Elastic search Cluster indexing

hi,

I have a two node ES cluster.
I need to index the data on the cluster. Do I need to provide both the ips in my indexing script.
I am doing this using python.

Thanks.

1 Like

If you want to be fault-tolerant if one of the servers goes down you need to point to both servers but otherwise it's enough with one of them.

(The ES cluster itself obviously also needs to be resilient if one node goes down.)

1 Like

Hi Hitesh,

Your indexing script will work as long as it can connect to any available "client" node, that is any node with client mode enabled that routes queries to data nodes. So connecting to just one node would work fine.

I'd guess that your two nodes are set up in default mode that enables all modes - client/master/data.

Some people balance connections with dns round robin across all of their client nodes as well. So a single address that resolves to both of the elasticsearch nodes. This way your indexing script will connect to one node when it starts up and does the dns resolution. For high availability, some people set up a health check to detect when a node is no longer available and take it out of dns.

You could also spray indexing traffic at both of these nodes to balance the workload between them.
You can either do this with by fronting them with a load balancer (like an ELB/HAProxy) or if you're tricky enough you could have your script set up a separate set of threads for each node in your script config to balance indexing work to both of them.

You could run a copy of the index script for each node as well, if your use case allows for parallel indexing.

Let me know if this answers your question for you or if you want more info.

Thanks.

In this case if I index data only to one IP, and that IP node goes down will elastic be able to fetch data from the other node.

1 Like

If you're connecting to both servers in your script, your script should attempt retry or reconnection when indexing fails on a node that goes down, if designed right the separate threads that are connected to the other node should continue indexing.

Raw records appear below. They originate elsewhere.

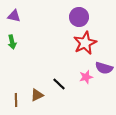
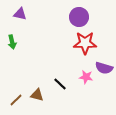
purple triangle: moved 6 px right, 2 px up
red star: rotated 25 degrees clockwise
pink star: rotated 24 degrees clockwise
black line: moved 1 px right
brown triangle: rotated 40 degrees clockwise
brown line: rotated 48 degrees clockwise
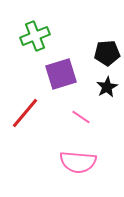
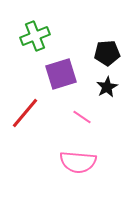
pink line: moved 1 px right
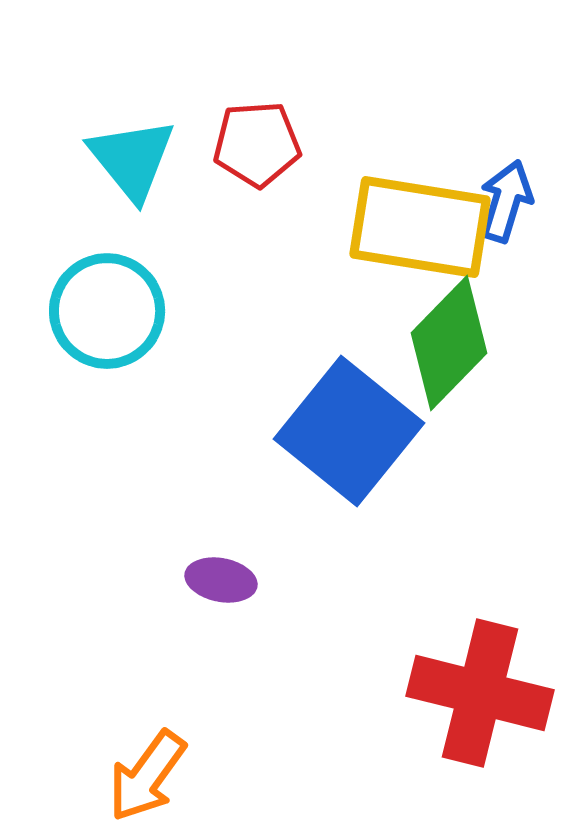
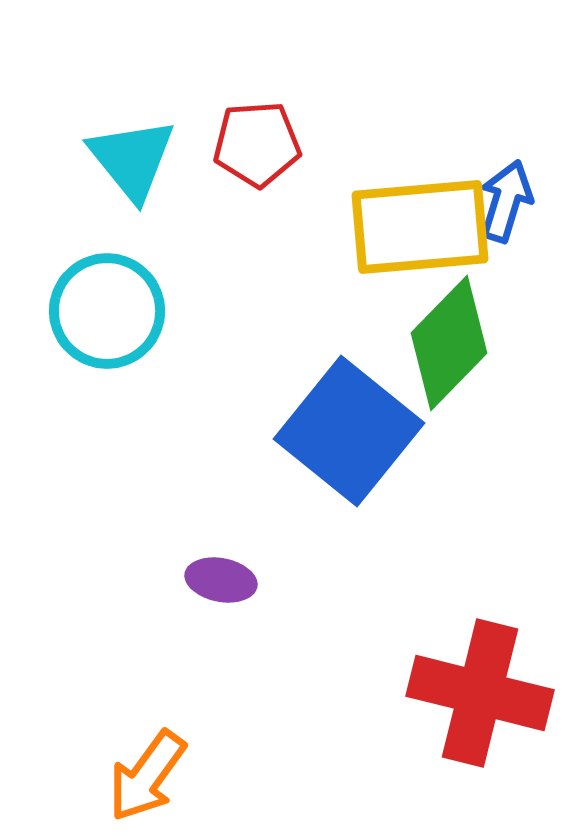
yellow rectangle: rotated 14 degrees counterclockwise
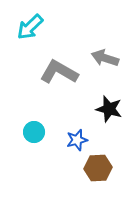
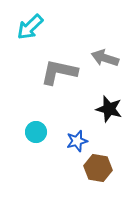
gray L-shape: rotated 18 degrees counterclockwise
cyan circle: moved 2 px right
blue star: moved 1 px down
brown hexagon: rotated 12 degrees clockwise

With a load balancer or round robin dns, this should be handled to some extent with a health check probe of some type. With dns, your script will need to re-resolve on failure/reconnection to get to new ip to connect to.

Yes that helped.

So in my use case, I am indexing the data to single ip, and while fetching the data from API, I will also provide this same IP. Will the ES fetch data from both the nodes while quering or will it bring the data from same one ip that I provide in the API.

I want to provide only one IP at both the time while indexing and also while retrival, Is it a good practise and what are the consequences of using such approach.

1 Like

When querying, any node acting as a Client node will route queries to the data node that holds the particular shards with the documents that need to be retrieved or indexed to. Depending on what the query is and where the shards are allocated this can be one more more nodes. (eg, a match all query would request all docs, so would hit both nodes if the shards of an index is spread across both nodes).

Since you will have two nodes set up with defaults (client+data+master mode) it should work fine if you use either node for query/indexing.

When you need to scale your cluster, you have the option to use dedicated client nodes that only perform query/index routing and don't hold data and don't act as master eligible. You might also consider dedicated master nodes so that they don't have to worry about storing data and can be dedicated to managing cluster state.

You have the flexibility to scale as you need to fit your use case, but there are some known patterns that work quite well for scaling up.

In short, you should be fine to query either server. You can also look at load balancing methods for spreading traffic evenly and for high availability.